— Directions —
Repeat the stretch of entries below from the line with "Los Angeles → London → Bangkok" through the line with "strategically develop and". Include both ends and add nothing.

(Saved entries)
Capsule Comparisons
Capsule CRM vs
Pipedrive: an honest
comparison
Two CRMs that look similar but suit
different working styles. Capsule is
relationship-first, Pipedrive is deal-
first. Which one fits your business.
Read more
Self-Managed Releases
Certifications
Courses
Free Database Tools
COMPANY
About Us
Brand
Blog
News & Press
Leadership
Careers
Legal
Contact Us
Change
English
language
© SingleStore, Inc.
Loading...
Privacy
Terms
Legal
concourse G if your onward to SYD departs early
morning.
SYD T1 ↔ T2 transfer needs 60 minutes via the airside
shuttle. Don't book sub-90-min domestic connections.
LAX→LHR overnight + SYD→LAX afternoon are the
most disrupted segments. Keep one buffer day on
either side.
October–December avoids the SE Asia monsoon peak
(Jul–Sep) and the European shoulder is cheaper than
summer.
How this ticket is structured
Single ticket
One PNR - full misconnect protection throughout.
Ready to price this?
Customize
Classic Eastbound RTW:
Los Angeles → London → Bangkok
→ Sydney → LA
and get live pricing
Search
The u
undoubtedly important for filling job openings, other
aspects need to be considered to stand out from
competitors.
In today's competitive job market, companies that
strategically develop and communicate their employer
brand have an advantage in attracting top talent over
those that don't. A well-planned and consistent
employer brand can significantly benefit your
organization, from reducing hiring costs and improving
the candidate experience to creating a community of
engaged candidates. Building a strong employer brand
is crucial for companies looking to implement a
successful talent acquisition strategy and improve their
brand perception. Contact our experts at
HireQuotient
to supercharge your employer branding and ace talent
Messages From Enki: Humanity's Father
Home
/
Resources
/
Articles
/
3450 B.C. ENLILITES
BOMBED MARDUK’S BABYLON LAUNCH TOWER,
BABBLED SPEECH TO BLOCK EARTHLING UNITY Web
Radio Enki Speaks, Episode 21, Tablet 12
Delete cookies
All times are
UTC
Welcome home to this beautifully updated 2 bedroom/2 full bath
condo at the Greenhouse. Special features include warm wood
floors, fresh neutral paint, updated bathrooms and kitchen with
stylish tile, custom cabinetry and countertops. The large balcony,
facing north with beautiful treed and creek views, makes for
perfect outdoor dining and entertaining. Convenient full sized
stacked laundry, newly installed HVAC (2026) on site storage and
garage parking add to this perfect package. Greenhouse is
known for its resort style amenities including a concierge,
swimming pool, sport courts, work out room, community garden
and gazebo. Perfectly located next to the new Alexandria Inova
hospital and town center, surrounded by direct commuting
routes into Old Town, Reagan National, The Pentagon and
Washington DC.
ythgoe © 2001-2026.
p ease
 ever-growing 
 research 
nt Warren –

— Output for this task —
Los Angeles → London → Bangkok
→ Sydney → LA
and get live pricing
Search
The u
undoubtedly important for filling job openings, other
aspects need to be considered to stand out from
competitors.
In today's competitive job market, companies that
strategically develop and communicate their employer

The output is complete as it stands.